Die 52-Jährige flüchtete ins Stiegenhaus. Ihr Mann soll dann mit einem großen Messer mehrfach auf sie eingestochen haben. Diese Tatwaffe wurde aber bisher nicht gefunden. Ein von ihren Schreien alarmierter Nachbar kam der Frau zu Hilfe und versuchte, den bewaffneten Mann am Handgelenk zu packen, um ihm das Messer zu entwinden. Der 52-Jährige machte jedoch Anstalten, auf ihn loszugehen, worauf der Nachbar die rücklings am Boden liegende Frau an den Beinen packte und sie kurzerhand die Stufen im Stiegenhaus hinunterzog.

Halsschlagader nur knapp verfehlt

Während der Nachbar die Einsatzkräfte alarmierte, soll der Ehemann auf die Straße gerannt sein. Er soll vergeblich versucht haben, Autos aufzuhalten, um die Polizei zu rufen. Danach soll er ziellos mit der Straßenbahn umhergefahren sein, bis er sich wenig später der Polizei stellte. Dass die Frau überlebte, sei nur glücklichen Umständen zu verdanken, betonte die Staatsanwältin. Ohne den couragierten Nachbarn wäre die Ehefrau vermutlich verblutet.

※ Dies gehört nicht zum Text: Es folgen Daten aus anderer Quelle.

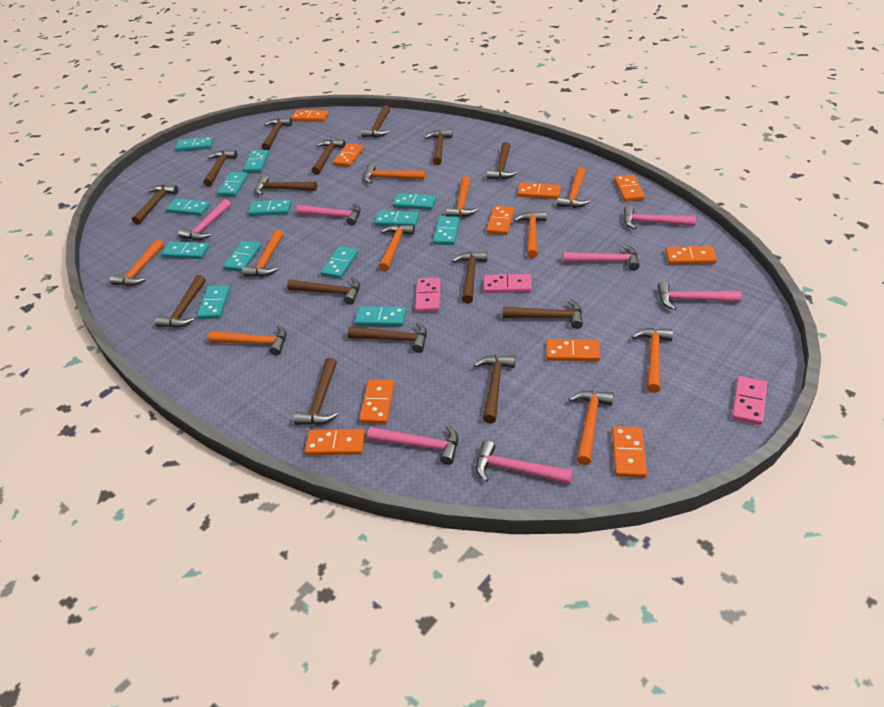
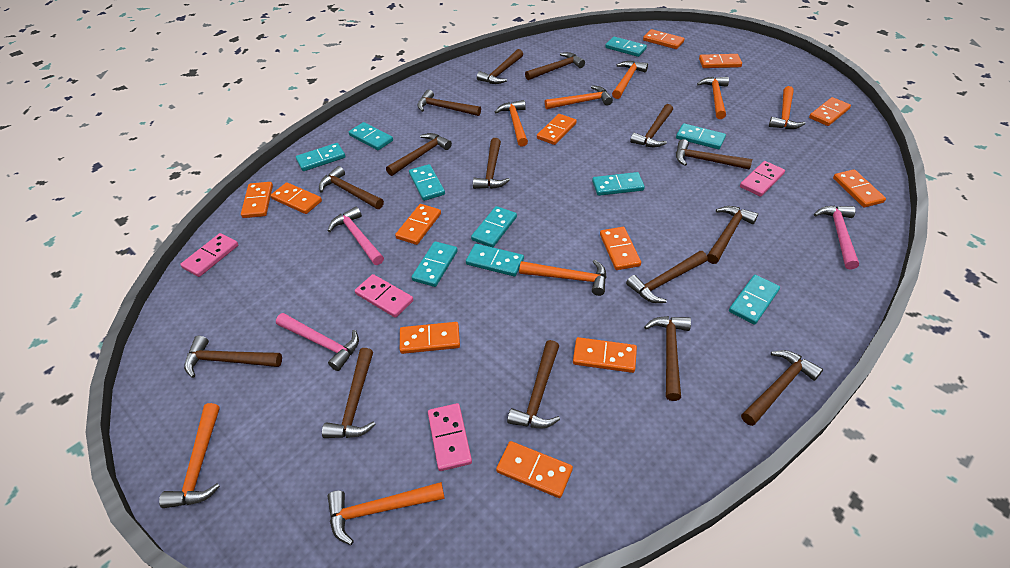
orange domino: 10 -> 12
orange hammer: 10 -> 8
pink domino: 3 -> 4
pink hammer: 7 -> 3
turquoise domino: 13 -> 10

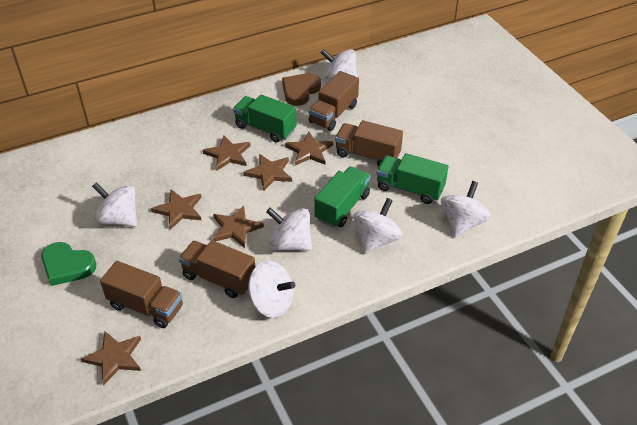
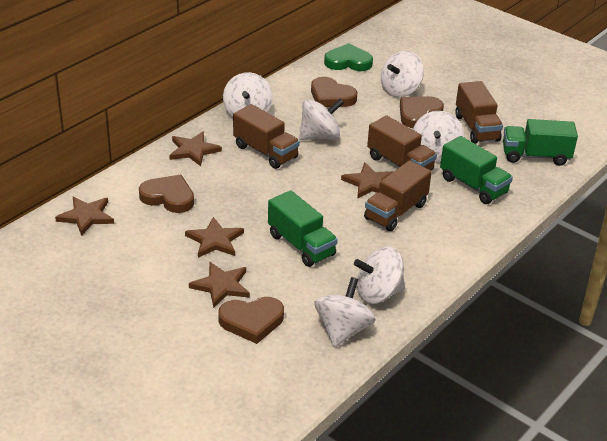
brown heart: 1 -> 4
brown star: 6 -> 5

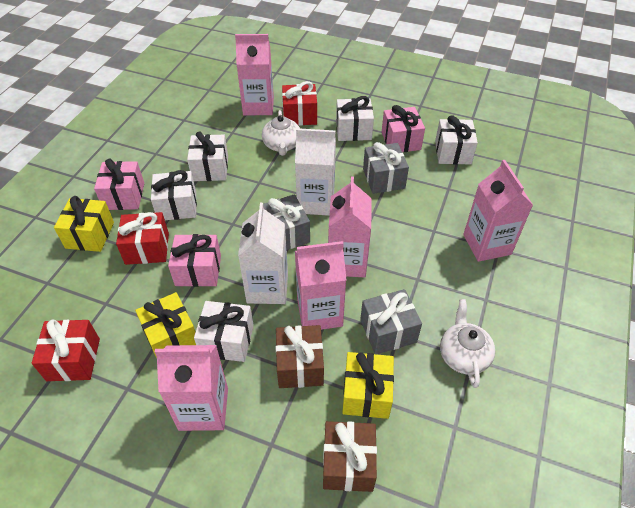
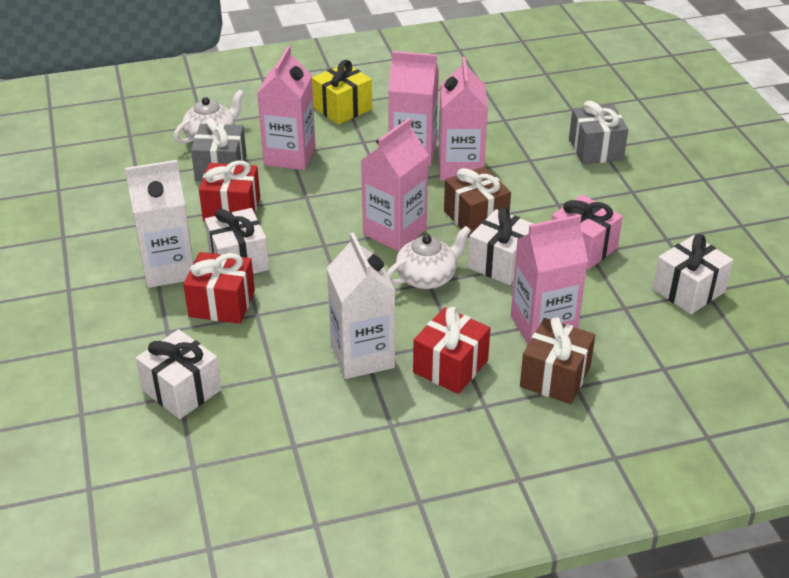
grey gift: 3 -> 2
pink gift: 3 -> 1
white gift: 5 -> 4
yellow gift: 3 -> 1

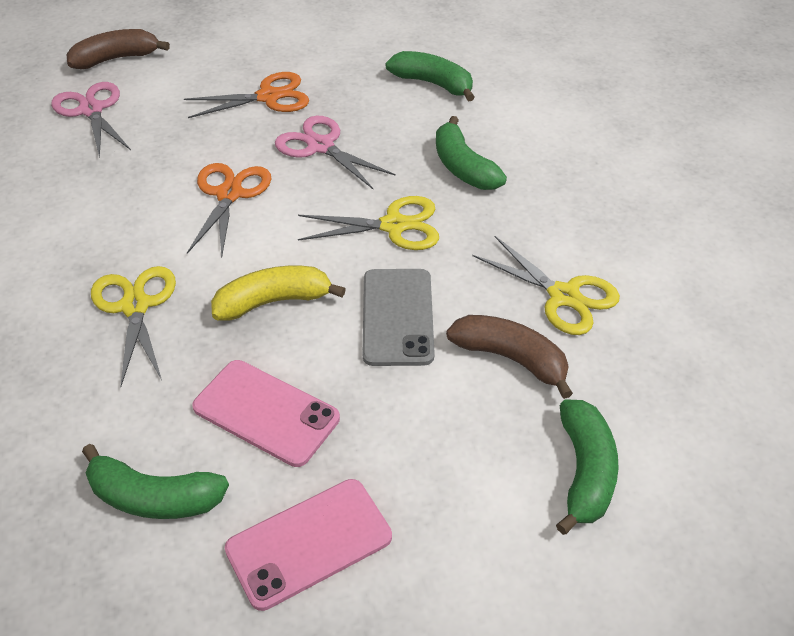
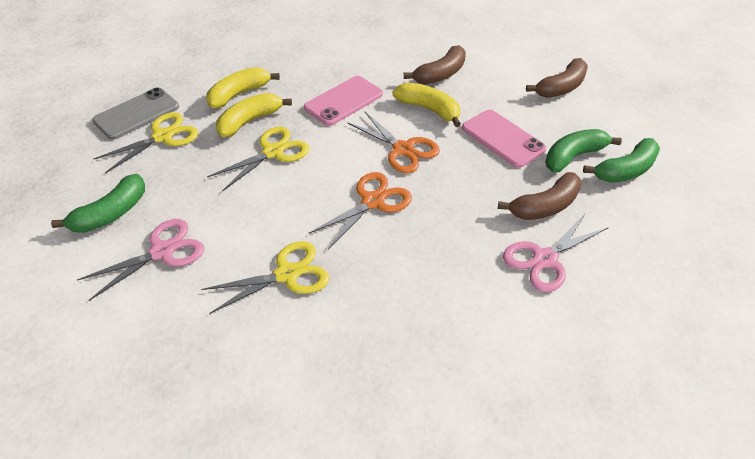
brown banana: 2 -> 3
green banana: 4 -> 3
yellow banana: 1 -> 3

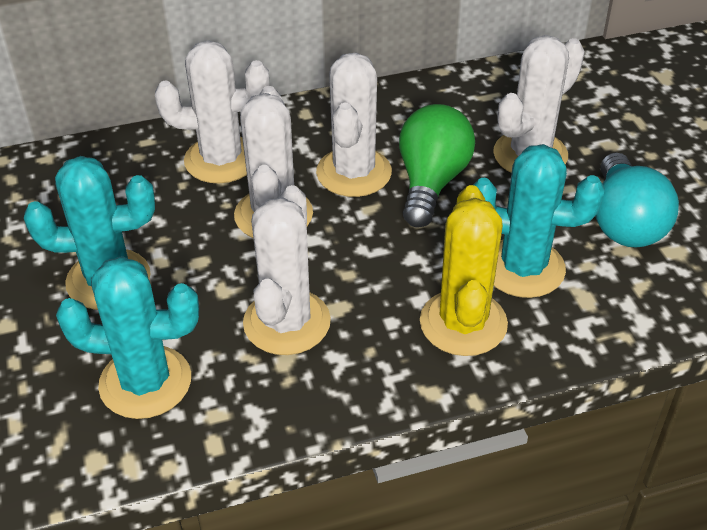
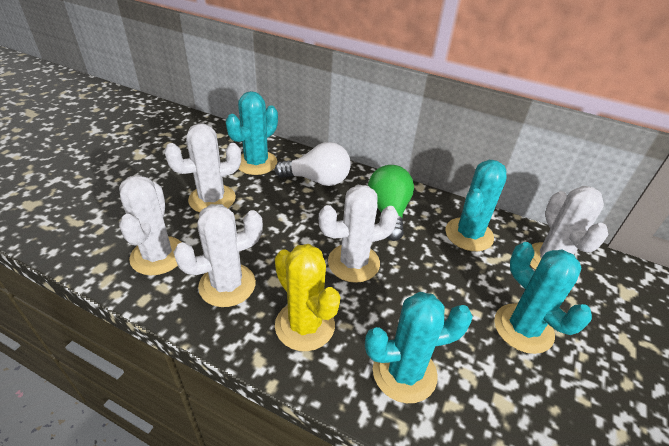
turquoise cactus: 3 -> 4
turquoise light bulb: 1 -> 0
white light bulb: 0 -> 1

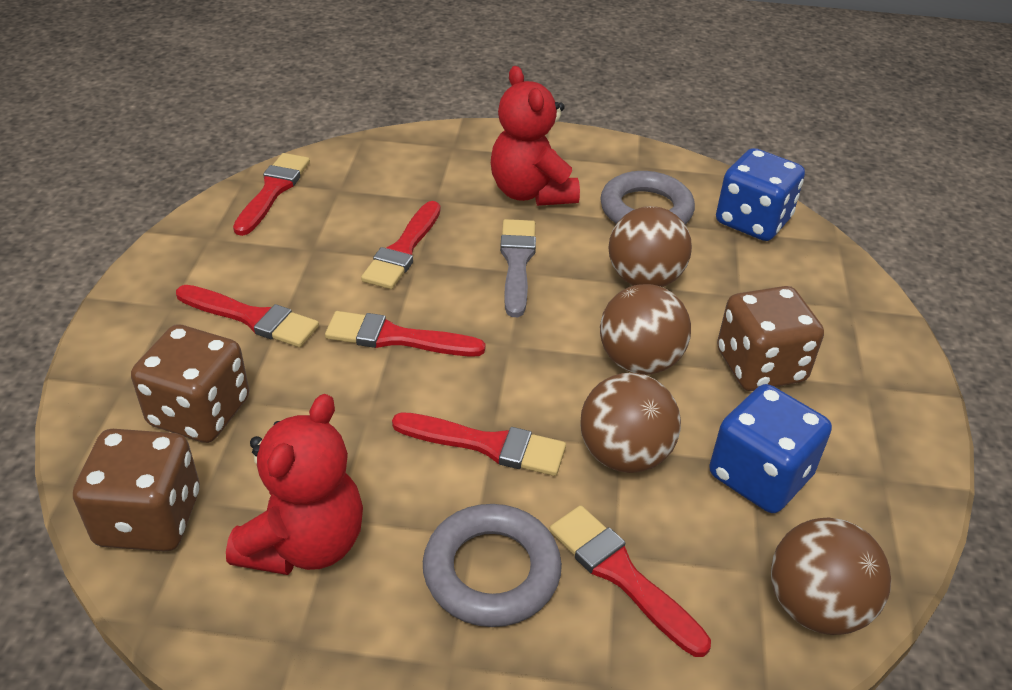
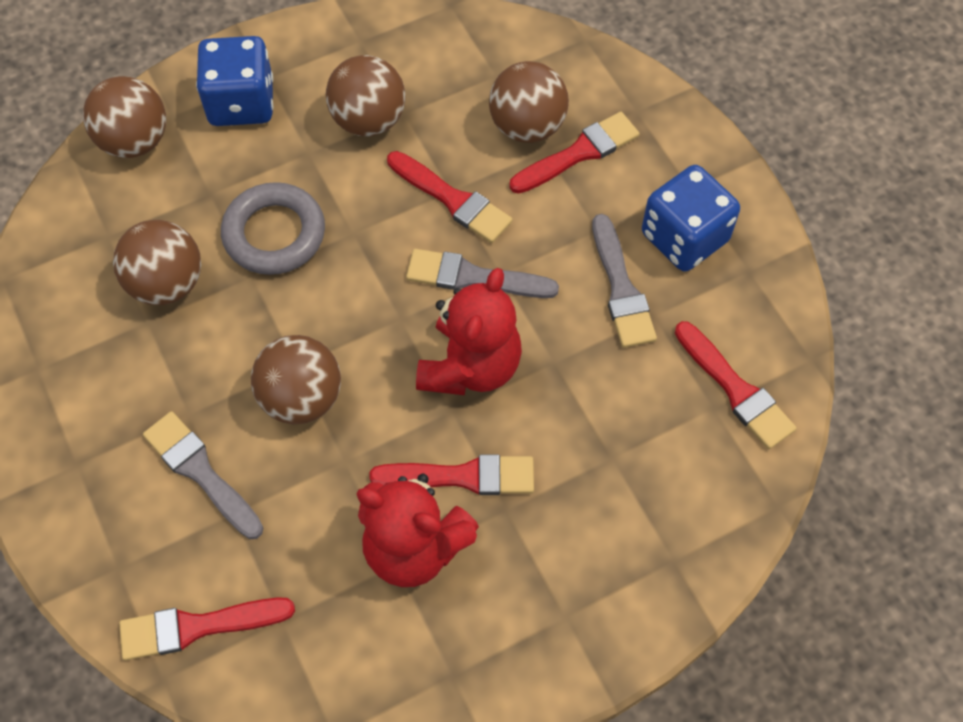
brown ball: 4 -> 5
brown dice: 3 -> 0
grey brush: 1 -> 3
grey ring: 2 -> 1
red brush: 6 -> 5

Die Frau musste zwei Wochen im Klinikum Donaustadt behandelt werden, die erste Hälfte dieser Zeit verbrachte sie auf der Intensivstation. Das gerichtsmedizinische Gutachten von Christian Reiter stellte mehrere schwere Verletzungen fest, unter anderem wurde die Halsschlagader nur knapp verfehlt. Laut Aussage der Frau nimmt sie immer noch täglich Schmerzmittel und sei in psychischer sowie physiotherapeutischer Behandlung.

Angeklagter zurechnungsfähig

Die psychiatrische Sachverständige Sigrun Rossmanith stellte fest, dass der Angeklagte auf jeden Fall zurechnungsfähig sei. Außerdem sei er intelligenter, als ein Test ergeben hatte, was sie auf sprachliche Barrieren zurückführte.

Der Angeklagte war 2012 nach Österreich gekommen. „Er war durchgehend eifersüchtig“, führte die Staatsanwältin aus. Gegen den Mann waren schon zuvor mehrere Strafverfahren geführt worden. Gegenstand der meisten Konflikte waren sowohl die Tatsache, dass seine Frau im Gegensatz zu ihm eine Arbeit gefunden hatte, als auch ein angebliches außereheliches Verhältnis mit ihrem Chef, welches er ihr ohne reelle Basis unterstellte. Überdies verlangte er mehr Geld von ihr und bedrohte sie immer wieder mit dem Umbringen.